If a line in the records below contains the word "lines", copy it out.

--

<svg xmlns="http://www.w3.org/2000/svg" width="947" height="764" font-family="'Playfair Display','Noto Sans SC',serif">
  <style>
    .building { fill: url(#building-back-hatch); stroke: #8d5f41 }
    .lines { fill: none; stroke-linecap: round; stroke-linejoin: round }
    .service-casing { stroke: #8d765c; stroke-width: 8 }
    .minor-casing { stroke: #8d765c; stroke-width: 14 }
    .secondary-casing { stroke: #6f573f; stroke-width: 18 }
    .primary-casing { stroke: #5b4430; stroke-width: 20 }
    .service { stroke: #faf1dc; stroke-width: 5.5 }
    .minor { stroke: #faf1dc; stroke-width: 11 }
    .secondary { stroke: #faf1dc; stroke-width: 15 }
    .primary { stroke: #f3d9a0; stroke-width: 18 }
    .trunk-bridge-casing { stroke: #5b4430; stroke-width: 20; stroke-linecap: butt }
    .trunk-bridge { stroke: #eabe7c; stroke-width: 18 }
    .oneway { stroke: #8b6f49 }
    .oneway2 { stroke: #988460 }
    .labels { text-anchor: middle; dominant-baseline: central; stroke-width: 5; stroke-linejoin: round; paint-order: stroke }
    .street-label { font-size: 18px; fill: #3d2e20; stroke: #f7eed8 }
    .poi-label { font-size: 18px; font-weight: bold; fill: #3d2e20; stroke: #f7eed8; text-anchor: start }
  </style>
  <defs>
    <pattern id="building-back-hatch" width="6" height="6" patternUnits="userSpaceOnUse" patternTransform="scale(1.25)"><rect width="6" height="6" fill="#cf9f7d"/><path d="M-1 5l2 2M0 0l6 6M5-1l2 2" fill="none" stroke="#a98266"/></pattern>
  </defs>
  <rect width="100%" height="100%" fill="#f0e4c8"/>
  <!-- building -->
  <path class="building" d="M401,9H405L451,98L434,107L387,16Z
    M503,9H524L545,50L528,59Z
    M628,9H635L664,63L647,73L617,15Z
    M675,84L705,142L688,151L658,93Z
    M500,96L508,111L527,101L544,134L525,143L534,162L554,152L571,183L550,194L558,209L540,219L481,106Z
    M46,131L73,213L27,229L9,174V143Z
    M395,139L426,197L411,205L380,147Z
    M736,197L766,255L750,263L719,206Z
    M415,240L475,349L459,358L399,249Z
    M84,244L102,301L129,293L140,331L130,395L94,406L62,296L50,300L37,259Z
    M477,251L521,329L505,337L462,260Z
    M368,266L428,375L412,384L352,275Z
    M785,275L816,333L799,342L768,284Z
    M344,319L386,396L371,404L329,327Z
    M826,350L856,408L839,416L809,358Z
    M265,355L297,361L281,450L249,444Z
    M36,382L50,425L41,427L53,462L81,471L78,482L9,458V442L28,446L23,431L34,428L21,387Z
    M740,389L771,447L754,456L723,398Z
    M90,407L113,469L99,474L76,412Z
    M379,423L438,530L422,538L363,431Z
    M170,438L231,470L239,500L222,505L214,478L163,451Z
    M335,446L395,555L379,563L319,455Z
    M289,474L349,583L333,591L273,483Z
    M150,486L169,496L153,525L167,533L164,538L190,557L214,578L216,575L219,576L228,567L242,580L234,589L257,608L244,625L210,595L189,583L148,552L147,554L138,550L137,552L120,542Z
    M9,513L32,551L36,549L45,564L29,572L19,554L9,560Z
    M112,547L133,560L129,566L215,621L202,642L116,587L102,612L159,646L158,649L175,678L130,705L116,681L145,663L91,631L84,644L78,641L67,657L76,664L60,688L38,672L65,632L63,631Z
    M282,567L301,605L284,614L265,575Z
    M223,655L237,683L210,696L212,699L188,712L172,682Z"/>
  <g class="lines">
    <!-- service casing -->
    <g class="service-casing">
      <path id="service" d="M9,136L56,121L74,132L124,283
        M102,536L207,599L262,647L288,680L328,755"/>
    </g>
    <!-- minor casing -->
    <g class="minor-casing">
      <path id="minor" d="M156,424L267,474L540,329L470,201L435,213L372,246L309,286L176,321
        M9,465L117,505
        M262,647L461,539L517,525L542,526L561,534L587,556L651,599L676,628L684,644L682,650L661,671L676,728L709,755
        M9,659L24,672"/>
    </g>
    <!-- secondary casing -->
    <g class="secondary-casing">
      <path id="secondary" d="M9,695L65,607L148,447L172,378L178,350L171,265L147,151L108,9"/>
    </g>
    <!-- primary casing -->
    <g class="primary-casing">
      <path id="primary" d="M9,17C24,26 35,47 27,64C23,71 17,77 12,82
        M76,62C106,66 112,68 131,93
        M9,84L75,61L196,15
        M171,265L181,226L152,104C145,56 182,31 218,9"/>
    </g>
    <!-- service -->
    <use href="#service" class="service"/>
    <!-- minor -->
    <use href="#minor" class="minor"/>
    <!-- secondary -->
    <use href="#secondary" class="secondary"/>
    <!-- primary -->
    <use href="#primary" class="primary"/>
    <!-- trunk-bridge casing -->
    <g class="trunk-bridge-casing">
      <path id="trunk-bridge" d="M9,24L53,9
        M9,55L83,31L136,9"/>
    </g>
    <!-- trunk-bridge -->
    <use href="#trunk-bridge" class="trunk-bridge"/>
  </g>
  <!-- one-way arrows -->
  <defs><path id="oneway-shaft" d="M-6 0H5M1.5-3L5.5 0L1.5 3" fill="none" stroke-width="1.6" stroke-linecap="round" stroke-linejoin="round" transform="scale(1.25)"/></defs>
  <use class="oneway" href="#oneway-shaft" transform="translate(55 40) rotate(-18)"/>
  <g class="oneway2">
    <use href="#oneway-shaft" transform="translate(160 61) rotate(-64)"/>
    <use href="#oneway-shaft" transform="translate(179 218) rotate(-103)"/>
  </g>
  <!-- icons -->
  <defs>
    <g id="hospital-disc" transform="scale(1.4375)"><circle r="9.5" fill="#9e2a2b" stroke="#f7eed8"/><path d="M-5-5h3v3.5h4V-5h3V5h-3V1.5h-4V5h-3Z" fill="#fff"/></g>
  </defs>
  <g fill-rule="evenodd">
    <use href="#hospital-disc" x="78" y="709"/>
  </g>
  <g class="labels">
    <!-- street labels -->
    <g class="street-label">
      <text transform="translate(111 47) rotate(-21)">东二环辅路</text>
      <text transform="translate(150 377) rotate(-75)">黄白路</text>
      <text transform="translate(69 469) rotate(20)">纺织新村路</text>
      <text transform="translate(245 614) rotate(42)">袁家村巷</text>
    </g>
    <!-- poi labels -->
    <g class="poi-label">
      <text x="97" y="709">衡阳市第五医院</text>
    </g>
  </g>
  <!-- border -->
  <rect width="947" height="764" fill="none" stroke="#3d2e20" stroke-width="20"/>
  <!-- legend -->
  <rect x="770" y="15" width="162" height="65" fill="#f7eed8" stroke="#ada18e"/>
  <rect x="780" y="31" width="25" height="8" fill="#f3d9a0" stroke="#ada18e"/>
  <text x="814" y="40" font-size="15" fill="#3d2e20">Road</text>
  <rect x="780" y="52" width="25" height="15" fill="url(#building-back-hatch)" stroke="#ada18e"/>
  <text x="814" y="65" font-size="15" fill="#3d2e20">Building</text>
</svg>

--

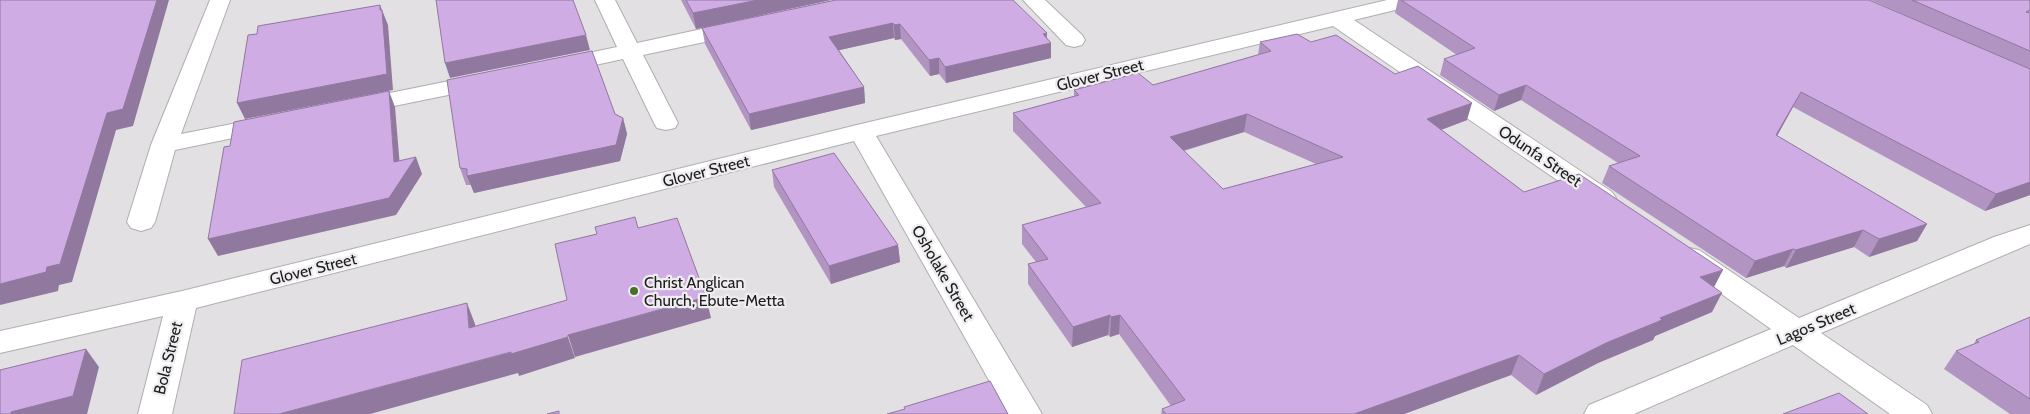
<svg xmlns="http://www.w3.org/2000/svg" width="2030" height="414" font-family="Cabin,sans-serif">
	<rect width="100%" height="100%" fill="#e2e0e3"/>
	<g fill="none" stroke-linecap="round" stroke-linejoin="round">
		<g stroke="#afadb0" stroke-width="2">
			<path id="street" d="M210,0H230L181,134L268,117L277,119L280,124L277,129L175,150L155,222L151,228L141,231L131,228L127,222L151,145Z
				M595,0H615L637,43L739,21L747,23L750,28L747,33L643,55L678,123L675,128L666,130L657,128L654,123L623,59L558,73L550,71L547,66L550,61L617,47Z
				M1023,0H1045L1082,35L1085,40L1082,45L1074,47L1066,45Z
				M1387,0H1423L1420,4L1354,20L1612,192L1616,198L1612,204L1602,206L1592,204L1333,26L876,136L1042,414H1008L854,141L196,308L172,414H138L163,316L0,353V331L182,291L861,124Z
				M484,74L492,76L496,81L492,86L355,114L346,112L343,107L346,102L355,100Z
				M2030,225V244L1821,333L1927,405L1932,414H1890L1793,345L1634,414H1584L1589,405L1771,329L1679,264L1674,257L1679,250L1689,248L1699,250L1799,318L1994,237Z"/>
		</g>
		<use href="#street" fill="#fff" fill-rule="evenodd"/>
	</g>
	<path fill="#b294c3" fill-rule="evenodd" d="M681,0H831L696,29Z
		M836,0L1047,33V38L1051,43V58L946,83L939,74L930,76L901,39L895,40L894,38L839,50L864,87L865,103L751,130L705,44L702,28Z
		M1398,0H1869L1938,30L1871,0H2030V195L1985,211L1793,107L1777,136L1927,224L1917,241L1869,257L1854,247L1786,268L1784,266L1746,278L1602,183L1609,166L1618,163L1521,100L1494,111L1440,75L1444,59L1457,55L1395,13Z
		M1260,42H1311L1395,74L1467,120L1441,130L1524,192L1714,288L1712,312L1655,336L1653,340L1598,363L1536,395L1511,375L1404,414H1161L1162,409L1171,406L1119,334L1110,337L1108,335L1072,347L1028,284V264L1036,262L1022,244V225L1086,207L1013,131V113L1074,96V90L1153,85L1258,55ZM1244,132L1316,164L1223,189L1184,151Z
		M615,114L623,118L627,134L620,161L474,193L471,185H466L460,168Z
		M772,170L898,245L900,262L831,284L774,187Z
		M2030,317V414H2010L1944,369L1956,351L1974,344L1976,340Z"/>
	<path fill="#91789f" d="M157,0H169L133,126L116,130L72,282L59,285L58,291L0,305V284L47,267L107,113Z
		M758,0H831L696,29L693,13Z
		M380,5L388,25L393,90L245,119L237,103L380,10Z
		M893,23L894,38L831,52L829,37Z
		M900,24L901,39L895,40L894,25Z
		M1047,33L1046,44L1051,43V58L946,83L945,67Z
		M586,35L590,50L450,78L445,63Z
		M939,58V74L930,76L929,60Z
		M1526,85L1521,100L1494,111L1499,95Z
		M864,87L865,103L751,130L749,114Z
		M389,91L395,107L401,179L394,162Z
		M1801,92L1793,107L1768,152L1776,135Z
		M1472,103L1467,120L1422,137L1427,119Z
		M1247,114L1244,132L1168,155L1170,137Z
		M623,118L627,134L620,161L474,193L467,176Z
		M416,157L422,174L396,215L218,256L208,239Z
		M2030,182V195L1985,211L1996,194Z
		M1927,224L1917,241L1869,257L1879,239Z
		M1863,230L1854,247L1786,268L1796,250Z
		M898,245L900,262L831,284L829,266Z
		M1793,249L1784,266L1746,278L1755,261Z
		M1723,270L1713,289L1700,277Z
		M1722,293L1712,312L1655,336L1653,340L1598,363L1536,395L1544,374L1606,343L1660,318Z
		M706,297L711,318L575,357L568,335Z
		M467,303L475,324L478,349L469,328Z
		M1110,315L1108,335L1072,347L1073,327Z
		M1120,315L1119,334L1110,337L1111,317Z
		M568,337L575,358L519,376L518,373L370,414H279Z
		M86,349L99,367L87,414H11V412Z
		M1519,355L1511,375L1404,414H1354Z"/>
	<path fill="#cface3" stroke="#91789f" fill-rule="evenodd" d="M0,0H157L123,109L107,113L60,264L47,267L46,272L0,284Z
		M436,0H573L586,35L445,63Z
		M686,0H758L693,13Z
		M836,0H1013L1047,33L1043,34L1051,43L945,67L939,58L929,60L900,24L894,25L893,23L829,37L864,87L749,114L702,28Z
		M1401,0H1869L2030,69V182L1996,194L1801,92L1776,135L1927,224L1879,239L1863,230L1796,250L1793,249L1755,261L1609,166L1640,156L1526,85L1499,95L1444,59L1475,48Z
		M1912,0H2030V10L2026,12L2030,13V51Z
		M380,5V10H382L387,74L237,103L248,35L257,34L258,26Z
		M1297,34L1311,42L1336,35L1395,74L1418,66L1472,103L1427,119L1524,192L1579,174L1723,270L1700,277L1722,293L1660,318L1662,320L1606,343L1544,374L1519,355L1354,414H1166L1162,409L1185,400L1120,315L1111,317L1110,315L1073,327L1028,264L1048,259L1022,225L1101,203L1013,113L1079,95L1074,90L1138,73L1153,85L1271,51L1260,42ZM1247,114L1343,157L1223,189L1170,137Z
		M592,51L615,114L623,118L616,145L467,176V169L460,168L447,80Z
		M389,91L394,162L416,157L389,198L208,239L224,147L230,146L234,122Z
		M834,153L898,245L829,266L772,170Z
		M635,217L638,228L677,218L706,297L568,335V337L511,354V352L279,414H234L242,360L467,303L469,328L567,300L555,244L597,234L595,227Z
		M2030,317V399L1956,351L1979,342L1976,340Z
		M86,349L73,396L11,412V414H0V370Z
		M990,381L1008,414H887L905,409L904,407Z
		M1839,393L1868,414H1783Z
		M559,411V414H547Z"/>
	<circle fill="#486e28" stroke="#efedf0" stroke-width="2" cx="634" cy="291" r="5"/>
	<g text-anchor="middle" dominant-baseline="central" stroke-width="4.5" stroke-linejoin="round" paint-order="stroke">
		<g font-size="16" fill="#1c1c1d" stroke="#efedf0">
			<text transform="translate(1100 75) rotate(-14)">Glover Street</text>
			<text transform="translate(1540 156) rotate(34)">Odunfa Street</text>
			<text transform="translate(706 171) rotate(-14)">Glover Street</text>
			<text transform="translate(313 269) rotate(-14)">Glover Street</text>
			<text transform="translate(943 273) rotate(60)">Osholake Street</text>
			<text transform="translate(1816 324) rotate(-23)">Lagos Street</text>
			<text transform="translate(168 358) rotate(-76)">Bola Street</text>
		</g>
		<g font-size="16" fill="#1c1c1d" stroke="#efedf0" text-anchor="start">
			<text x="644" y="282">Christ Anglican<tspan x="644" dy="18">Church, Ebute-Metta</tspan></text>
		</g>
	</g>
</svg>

--

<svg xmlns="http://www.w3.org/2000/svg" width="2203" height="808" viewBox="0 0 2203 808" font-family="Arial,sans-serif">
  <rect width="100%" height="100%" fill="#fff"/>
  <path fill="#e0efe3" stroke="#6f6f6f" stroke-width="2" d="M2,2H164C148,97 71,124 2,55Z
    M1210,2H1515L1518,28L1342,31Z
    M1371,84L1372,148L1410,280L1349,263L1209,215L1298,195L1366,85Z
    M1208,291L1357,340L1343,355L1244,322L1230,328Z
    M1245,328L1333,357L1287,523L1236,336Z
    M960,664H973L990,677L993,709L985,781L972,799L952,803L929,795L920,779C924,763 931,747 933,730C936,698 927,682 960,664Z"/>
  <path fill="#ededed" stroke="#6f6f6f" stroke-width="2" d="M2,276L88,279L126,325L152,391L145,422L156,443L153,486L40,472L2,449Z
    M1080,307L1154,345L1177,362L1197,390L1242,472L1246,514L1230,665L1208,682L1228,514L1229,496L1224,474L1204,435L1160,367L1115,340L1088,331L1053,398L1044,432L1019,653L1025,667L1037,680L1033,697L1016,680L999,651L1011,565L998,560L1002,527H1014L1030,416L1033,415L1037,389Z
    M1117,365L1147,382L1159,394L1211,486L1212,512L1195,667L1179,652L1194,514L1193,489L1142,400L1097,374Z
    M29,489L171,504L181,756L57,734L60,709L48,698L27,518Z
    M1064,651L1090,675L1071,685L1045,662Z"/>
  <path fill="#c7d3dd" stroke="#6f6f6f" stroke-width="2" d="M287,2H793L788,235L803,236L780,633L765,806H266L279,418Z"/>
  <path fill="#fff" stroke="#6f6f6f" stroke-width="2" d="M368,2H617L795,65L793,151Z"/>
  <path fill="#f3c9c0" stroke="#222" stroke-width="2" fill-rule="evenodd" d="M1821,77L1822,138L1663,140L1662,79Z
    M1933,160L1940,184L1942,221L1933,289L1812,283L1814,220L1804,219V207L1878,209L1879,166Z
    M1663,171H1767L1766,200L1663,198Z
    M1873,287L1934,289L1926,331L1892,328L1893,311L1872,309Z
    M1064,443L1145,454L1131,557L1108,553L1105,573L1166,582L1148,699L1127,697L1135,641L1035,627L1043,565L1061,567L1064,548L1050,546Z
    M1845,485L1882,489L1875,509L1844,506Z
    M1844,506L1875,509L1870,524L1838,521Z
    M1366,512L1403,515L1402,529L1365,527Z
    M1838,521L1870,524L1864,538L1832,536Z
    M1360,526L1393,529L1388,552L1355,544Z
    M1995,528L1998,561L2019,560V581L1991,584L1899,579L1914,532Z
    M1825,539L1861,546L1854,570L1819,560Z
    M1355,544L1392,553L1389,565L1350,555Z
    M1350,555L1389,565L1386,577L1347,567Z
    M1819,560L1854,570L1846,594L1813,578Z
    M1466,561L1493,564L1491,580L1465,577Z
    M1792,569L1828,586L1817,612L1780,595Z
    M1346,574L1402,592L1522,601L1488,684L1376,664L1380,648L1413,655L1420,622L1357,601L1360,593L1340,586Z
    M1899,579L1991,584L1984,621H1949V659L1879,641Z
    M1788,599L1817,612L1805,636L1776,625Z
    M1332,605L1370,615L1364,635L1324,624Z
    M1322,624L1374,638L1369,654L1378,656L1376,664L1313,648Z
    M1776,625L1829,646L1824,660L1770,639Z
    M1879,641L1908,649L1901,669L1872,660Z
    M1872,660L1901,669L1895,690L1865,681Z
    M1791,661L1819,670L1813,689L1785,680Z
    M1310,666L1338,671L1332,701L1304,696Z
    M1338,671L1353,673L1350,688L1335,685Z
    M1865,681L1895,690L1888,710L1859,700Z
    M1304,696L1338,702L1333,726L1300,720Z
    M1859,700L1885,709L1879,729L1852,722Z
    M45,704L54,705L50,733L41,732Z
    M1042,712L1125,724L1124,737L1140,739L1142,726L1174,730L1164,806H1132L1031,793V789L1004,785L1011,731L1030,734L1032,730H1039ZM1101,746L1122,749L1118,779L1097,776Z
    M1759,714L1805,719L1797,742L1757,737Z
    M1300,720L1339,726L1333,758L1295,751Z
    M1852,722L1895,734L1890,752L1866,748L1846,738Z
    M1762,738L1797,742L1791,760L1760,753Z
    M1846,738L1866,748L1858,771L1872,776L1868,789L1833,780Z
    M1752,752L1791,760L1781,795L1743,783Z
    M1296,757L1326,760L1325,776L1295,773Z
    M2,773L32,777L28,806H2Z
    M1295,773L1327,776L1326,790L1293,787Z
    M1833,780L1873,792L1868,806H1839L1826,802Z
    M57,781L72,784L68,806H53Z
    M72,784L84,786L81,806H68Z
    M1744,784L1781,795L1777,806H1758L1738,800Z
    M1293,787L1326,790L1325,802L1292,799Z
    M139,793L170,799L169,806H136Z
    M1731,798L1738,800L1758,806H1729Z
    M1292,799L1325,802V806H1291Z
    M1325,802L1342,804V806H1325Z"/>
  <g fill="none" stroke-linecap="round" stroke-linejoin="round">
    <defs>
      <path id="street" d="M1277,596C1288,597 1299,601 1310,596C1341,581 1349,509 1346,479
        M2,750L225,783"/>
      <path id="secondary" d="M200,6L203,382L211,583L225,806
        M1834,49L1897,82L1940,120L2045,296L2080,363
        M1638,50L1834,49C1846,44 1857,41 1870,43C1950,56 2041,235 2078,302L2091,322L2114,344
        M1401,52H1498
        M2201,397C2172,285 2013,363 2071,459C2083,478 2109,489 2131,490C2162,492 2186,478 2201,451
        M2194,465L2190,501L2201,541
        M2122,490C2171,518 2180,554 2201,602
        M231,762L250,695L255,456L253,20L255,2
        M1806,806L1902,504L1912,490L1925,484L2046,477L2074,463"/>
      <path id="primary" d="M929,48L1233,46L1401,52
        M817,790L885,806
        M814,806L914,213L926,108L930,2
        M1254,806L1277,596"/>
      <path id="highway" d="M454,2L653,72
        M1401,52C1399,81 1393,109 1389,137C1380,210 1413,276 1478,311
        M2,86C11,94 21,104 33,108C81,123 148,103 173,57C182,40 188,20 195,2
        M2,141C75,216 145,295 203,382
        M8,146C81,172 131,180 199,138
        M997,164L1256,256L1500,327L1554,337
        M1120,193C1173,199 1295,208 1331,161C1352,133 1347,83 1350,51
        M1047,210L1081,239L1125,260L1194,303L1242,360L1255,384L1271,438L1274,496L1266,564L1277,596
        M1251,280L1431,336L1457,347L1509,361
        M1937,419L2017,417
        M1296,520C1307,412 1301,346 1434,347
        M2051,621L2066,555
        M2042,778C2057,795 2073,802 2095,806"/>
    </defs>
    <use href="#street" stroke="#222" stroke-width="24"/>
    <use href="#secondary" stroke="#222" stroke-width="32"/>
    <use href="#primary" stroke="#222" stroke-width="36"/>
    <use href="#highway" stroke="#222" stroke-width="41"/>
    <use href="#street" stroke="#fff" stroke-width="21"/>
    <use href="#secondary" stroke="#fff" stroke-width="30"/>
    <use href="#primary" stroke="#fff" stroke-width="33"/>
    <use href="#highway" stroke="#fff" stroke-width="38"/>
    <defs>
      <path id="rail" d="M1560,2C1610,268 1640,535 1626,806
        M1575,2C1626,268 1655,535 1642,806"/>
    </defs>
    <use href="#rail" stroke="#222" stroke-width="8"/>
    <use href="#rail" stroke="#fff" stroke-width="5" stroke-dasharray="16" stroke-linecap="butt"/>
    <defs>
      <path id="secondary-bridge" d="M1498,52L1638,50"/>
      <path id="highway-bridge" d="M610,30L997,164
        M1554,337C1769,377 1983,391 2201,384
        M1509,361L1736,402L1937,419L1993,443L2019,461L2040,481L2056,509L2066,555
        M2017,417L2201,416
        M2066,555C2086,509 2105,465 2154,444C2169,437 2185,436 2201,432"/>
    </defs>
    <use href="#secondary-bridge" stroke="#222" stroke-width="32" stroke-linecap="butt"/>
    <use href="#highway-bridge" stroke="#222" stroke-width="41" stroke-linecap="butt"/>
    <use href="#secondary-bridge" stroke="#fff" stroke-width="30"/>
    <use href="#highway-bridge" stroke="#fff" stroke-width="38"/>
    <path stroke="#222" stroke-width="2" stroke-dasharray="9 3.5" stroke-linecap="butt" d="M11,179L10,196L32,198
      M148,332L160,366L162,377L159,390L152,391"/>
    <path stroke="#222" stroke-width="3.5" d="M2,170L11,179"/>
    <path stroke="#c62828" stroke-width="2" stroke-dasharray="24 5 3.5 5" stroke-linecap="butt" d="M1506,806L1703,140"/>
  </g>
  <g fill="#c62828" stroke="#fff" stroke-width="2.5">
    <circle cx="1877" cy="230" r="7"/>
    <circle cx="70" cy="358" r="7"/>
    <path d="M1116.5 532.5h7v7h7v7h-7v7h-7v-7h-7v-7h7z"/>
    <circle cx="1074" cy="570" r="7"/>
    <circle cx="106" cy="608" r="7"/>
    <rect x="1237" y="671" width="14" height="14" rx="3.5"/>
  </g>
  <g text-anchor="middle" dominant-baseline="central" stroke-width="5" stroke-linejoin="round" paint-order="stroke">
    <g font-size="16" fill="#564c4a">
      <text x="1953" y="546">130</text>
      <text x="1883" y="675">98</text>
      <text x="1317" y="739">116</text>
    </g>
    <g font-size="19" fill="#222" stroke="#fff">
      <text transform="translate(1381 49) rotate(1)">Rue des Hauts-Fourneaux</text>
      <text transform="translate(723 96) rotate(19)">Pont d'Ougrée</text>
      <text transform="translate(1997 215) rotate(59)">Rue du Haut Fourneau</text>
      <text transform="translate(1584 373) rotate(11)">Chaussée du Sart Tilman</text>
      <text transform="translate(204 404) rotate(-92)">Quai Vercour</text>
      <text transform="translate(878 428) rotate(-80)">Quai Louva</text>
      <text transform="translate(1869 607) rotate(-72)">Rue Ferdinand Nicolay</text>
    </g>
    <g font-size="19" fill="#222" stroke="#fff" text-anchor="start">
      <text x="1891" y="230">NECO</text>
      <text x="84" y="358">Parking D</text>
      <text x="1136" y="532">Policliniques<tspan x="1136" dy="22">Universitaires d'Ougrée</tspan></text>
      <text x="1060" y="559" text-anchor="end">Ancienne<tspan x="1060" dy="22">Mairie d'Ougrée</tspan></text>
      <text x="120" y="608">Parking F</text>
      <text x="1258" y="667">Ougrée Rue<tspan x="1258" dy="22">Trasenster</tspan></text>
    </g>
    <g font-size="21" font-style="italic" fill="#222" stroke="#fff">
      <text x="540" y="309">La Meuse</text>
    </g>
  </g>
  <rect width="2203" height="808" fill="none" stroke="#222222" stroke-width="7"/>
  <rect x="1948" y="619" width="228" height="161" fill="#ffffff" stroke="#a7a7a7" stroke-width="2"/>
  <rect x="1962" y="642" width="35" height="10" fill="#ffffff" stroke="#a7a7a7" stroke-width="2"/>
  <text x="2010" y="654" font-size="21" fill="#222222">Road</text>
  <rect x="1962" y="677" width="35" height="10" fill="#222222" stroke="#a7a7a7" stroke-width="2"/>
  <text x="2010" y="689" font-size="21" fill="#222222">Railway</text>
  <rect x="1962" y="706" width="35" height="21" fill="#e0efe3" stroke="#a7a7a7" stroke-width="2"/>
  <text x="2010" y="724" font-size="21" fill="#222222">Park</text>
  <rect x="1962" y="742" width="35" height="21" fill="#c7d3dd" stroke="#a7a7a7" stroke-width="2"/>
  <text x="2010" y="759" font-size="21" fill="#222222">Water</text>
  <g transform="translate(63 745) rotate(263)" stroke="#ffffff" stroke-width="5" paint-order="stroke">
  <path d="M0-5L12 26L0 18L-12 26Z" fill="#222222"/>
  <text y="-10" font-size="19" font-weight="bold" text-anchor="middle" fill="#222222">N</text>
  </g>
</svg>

--

- _Answer space_:
    .lines { fill: none; stroke-linecap: round; stroke-linejoin: round }
  <g class="lines">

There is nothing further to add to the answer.